Poor 'left behind' at climate talks
A critical UN conference aimed at agreeing a new global approach to climate change is set to open in Paris.
The meeting, known as COP21, will see negotiators from 195 countries attempt to finalise a new treaty over the next two weeks.
Political leaders from 147 countries will address the conference throughout Monday.
But the poorest countries say they fear being "left behind" in the push to agree a deal.
The French government will officially take over the running of the talks during the opening ceremony on Monday.
Police have locked down the conference centre in Le Bourget, closing roads in the area amid strict security for the leaders' visit.
Presidents and prime ministers will address the gathering amid a growing sense of optimism that an agreement can be secured.
"It will be the turning point, which is what the world requires," said French Foreign Minister Laurent Fabius at a news conference over the weekend. Fabius will chair the conference until it reaches a conclusion.
Boost for solar
The leaders, who will only stay at the meeting for one day, are likely to make a number of significant announcements during the day to boost the fight against rising temperatures.

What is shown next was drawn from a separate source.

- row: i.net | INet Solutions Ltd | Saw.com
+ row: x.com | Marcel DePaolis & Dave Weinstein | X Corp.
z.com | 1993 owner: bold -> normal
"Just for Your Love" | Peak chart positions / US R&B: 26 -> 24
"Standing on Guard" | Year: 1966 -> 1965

France and India will announce a global alliance that aims to bring together 100 solar-rich countries in tropical regions to rapidly expand the availability of electricity from the Sun.
There are also expected to be announcements on funding for renewable energy research.
But among the warm words and good intentions, there are growing concerns among the very poorest countries that their interests might be sacrificed in the clamour for compromise.
Most of the discussions here will revolve around a new deal that would limit global warming to 2C.
Assessments of the more than 180 national plans that have been submitted by countries suggest that if they were implemented the world would see a rise of nearer to 3C.
However, the 48 members of the least developed countries (LDC) group at these talks say that for them, anything more than 1.5 degrees would be catastrophic.
"For the LDCs, economic development, regional food security, ecosystems, and the very survival of their populations and livelihoods are at risk if talks aim only for a 2C world," said Giza Gaspar Martins from Angola.
"The heads of state will be in Paris to set the tone for the negotiations. We renew our call for an ambitious, robust and binding climate deal that does not leave behind the most vulnerable among us."
While the arrival of the leaders will give a significant boost to the conference, the practical difficulties of securing a deal have not gone away.
At present the negotiating text runs to more than 50 pages of dense text, filled with brackets, indicating disagreement.
Teams of negotiators actually began the work on Sunday conscious of the fact that so many issues remain unresolved.
The hope is that, by the end of this week, a new draft agreement will be ready for environment ministers to haggle over during the second half of the conference.
One of the biggest differences is said to be over what's termed "differentiation" in the talks.
The US and other wealthy countries object to the fact that in these negotiations, a country is determined to be developed or developing based on its wealth when this body was formed back in 1992.
They argue that any new deal must accurately reflect the current position, meaning that a larger number of countries would have to share the burden of cutting carbon.